### Document segment

—————

On my way in to work. Tele2’s data net seems to be down, sigh. Last time this happened I actually called and complained, but today I’ll try to survive.

 

Stephen Fry is a mobile geek. Who knew?

 

Via James Robertson, an online quiz on American civics.

I scored 53 of 60.

 

You know it’s a bona-fide meme when two people link to it. Both Rui and Gruber link to Wil Shipley’s criticism of the “new Apple”, more concerned with sucking up to the content companies than delivering great products for users.

John writes in a comment:

The best thing that could happen to Apple this year would be for Microsoft’s Zune 2.0 to be a kick-ass product, both technologically and in terms of being designed to make customers happy, not entertainment conglomerates. Apple needs competition.

I wholly agree, but I don’t think we’ll see anything that will make customers happy from Microsoft. They’re deeper into the content companies’ pockets than Apple.

 

Nice, James Robertson gets a recommendation from Rogers Cadenhead. I love it when my good taste is validated by others.

 

Wednesday, 2007-09-19

Observations for 2007-09-19

Avast me mateys! Today be International Talk like a Pirate Day! Arrr!

 

Joel Spolsky:

As a programmer, thanks to plummeting memory prices, and CPU speeds doubling every year, you had a choice. You could [spend] six months rewriting your inner loops in Assembler, or take six months off to play drums in a rock and roll band, and in either case, your program would run faster. Assembler programmers don’t have groupies.

 

IM ON UR FLATPANEL, TOASTIN:

railcat

It’s all fun and games until she changes the channel or maxes the volume…

 

Monday, 2007-09-17

Observations for 2007-09-17

Mark Dominus:

One lesson to learn from all this is that those early Royal Society guys were very smart, and when they say something has a mysterious (0.4)x in it, you should assume they know what they are doing. Another lesson is that mechanics was pretty well-understood by 1668.

—————

### Saved data entries
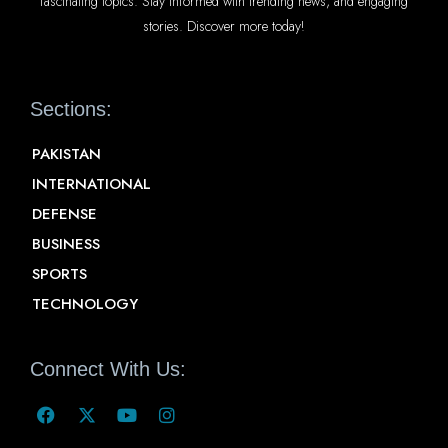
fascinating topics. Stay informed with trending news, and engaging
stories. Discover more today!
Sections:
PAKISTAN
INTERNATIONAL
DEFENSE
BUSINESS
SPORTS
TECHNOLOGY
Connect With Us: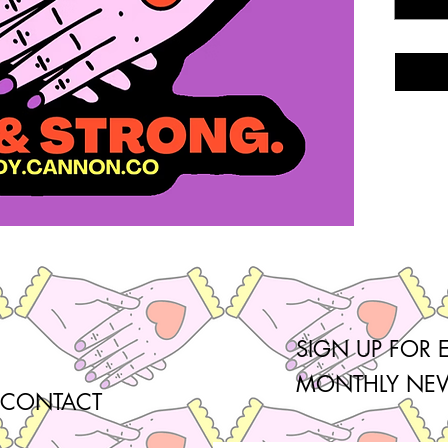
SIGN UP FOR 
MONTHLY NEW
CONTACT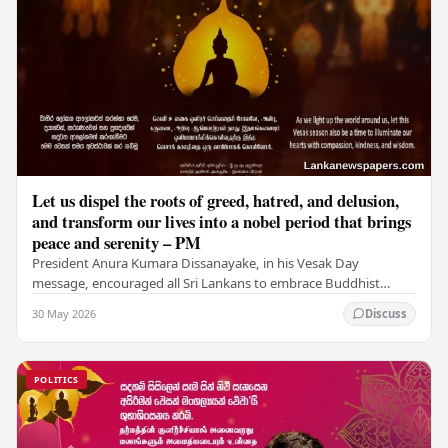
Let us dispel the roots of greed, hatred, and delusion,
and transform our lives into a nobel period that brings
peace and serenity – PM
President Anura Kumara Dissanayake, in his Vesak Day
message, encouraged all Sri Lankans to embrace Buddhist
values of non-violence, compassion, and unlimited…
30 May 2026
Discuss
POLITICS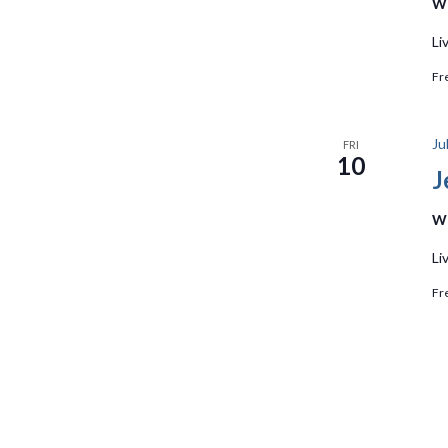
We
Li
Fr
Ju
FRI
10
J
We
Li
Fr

—————

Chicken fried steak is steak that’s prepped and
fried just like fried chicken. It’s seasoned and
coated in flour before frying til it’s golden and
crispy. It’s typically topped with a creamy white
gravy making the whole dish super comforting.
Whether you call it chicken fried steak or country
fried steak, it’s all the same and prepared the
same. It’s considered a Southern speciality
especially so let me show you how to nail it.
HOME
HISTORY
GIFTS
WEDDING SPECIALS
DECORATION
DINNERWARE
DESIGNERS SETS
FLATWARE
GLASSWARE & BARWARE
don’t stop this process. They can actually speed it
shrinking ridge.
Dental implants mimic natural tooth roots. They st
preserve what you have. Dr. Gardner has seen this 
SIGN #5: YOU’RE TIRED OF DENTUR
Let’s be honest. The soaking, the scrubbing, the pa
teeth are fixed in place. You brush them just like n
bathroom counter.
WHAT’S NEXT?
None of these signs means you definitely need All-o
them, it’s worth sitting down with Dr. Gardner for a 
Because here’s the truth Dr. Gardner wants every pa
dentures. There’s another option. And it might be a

—————

### Tasks
**1.** In the blog observations, translate this sentence into Spanish: "Another lesson is that mechanics was pretty well-understood by 1668."
**2.** Take the blog observations further, picking up right after the sentence ending "pretty well-understood by 1668."

### Solved problems
**1.** Otra lección es que la mecánica ya se entendía bastante bien en 1668.

**2.**
Mark’s blog is well worth reading, by the way.

 

Erik:

Corn-based Ethanol is a wonderful political tool. It allows politicians to pretend to care about the environment while actually tailoring to one of the largest lobbyist group in the US.

So true. Whenever you find something that politicians whole-heartedly endorse, you don’t have to look far for a lobbyist.

 

Just spent 75 minutes getting from St Eriksplan to Gullmarsplan. “Signalling error” at Gamla Stan, a real chokepoint for all traffic going South. It’s the kind of subway outage that’ll be front page news next morning.

Luckily the buses weren’t too crowded so we were able to route around the damage in some comfort, if not speed.

 

Wednesday, 2007-09-12

Observations for 2007-09-12

Fred Clark quotes Mark Twain on Patriot Day:

We teach the boys to atrophy their independence. We teach them to take their patriotism at second-hand; to shout with the largest crowd without examining into the right or wrong of the matter — exactly as boys under monarchies are taught and have always been taught. We teach them to regard as traitors, and hold in aversion and contempt, such as do not shout with the crowd, and so here in our democracy we are cheering a thing which of all things is most foreign to it and out of place — the delivery of our political conscience into somebody else’s keeping. This is patriotism on the Russian plan.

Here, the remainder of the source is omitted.